● **Directions for this task**
Can you quote, word for word, the part of the passage on regional constraints on development that opens with "Fortunately these expenditures" and closes with "Lebanon as well."?

═══ Text extract

Regional constraints on development

 

            The region is mired in an Arab-Israeli conflict that shows no sign of letting up.  Despite the diminished appeal of Arab nationalism after the death of Nasser in 1970, the fate of the Palestinians during the Second Intifada (2000- ) is the prime daily news broadcast throughout the Arab world and beyond.  The daily sight of the humiliations inflicted on Arab brothers and sisters steadily erodes the legitimacy of Arab governments, viewed at best as impotent onlookers if not as outright accomplices of the aggressors.  The Arab-Israeli conflict is obviously not the sole obstacle to Arab development, but it contributed to the militarization of Arab politics in the 1950s and 1960s by justifying heavy military expenditures in Egypt, Iraq, Jordan, and Syria.  Intra-Arab disputes so vividly described as the “Arab Cold War” by Malcolm Kerr (1971) probably contributed as much as fears of Iran or Israel to the huge military expenditures of the Arab Gulf states.  Although the Middle East’s share of international arms markets has declined relative to those of East Asia in recent years, the region spends a greater proportion of its GDP, on average, than any other region in the world (Richards and Waterbury 1996: 337).  The military expenditures of the Arab states and Iran are estimated to have totaled $420 billion from 1980 to 1995 exclusive of the “collateral” damage caused by Desert Storm (El-Ghonemy 1998: 108).  These expenditures not only divert funds from development but also contribute to military industrial enclaves that defy efforts to liberalize their respective economies.  

 

            Fortunately these expenditures have slightly diminished in recent years, but the major reason for their reduction introduces yet another distinctively Middle Eastern blockage to development: oil rents.  Of the ten countries in the region having populations of 10 million or more, only one (Morocco) does not have some oil, and only Tunisia, the smallest in population well as in oil production, is sufficiently diversified to be relatively unaffected by the volatility of oil revenues.  The government revenues and balances of payments of Algeria, Egypt, Iran, Iraq, Saudi Arabia, Syria, Yemen, and most recently Sudan depend heavily on their respective oil exports.  Oil revenues also buffet the inflows of remittances to the poorest of them and to Jordan and Lebanon as well.

 

            Oil wealth led to unproductive investments and unsustainable expenditures, once the oil revenues plummeted in the mid-1980s.  If the curse of oil hit Algeria economically the hardest, it also possibly tempted Saddam Hussein into his ill-fated invasion of Iran in 1980 in the belief that he could have both guns and butter.  In addition to their deleterious economic impacts, oil rents may also help explain what the Arab Human Development Report 2002 calls the region’s “freedom deficit.”  That is, even after factoring in inflated military personnel and expenditures induced by the Arab-Israeli conflict and by intra-Arab and Arab-Iranian rivalries, oil revenues still apparently contribute to the prevalence of authoritarian regimes in the region (Ross 2001: 350).  Yet most economists, however much they believe in free markets, now understand that good governance, which is closely associated with the practices of constitutional democracy, is vital to make those markets work for sustainable human development (World Bank 1997).

══════
═══ Extracted data

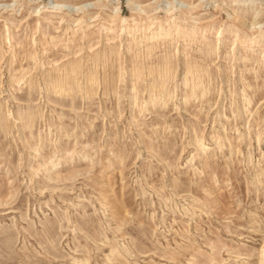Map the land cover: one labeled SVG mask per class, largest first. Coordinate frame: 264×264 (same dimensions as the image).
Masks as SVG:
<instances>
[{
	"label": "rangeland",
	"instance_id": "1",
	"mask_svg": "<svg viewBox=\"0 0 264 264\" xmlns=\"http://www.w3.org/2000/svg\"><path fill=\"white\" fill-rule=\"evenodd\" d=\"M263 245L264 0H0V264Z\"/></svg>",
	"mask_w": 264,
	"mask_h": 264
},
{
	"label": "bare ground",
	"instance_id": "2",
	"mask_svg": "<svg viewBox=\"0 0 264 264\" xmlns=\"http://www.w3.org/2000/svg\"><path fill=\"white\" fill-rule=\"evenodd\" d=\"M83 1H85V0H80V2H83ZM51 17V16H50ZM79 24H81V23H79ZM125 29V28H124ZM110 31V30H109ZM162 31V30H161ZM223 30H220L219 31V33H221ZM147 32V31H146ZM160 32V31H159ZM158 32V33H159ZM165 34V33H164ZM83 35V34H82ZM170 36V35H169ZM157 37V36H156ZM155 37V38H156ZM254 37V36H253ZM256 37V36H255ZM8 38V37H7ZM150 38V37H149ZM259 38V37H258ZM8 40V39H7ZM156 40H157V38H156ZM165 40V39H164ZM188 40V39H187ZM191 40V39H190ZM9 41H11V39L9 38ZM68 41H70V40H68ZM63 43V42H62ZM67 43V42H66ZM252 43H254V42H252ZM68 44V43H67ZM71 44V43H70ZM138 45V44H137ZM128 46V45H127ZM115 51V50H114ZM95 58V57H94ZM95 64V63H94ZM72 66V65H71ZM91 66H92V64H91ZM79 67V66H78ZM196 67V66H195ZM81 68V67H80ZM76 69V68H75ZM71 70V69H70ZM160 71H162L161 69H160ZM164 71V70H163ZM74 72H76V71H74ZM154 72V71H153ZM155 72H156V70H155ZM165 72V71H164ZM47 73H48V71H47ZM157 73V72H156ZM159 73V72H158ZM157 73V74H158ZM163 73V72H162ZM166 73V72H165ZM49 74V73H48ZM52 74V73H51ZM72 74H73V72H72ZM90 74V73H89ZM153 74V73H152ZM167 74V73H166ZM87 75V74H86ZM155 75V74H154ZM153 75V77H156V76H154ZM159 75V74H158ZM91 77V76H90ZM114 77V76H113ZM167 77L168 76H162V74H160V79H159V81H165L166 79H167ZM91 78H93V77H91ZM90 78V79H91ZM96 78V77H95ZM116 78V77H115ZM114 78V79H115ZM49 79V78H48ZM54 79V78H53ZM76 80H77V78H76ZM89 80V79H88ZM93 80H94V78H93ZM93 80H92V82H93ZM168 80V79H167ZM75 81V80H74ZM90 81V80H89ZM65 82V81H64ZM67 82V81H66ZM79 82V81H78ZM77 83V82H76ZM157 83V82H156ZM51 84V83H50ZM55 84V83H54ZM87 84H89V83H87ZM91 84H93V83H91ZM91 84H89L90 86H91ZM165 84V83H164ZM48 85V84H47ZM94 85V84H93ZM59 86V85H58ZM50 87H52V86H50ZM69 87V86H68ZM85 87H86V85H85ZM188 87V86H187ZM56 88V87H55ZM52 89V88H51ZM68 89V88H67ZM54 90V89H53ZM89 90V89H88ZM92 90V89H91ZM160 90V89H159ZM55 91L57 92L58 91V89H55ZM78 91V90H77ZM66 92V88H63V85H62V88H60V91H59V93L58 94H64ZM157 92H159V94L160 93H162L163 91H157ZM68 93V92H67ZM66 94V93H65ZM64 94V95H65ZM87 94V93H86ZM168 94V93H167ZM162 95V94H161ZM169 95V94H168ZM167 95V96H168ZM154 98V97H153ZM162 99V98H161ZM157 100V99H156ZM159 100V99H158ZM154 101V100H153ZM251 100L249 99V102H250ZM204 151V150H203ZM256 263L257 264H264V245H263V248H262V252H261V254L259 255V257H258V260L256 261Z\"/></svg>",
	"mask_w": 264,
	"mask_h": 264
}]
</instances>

══════

● **Written solution**
Fortunately these expenditures have slightly diminished in recent years, but the major reason for their reduction introduces yet another distinctively Middle Eastern blockage to development: oil rents.  Of the ten countries in the region having populations of 10 million or more, only one (Morocco) does not have some oil, and only Tunisia, the smallest in population well as in oil production, is sufficiently diversified to be relatively unaffected by the volatility of oil revenues.  The government revenues and balances of payments of Algeria, Egypt, Iran, Iraq, Saudi Arabia, Syria, Yemen, and most recently Sudan depend heavily on their respective oil exports.  Oil revenues also buffet the inflows of remittances to the poorest of them and to Jordan and Lebanon as well.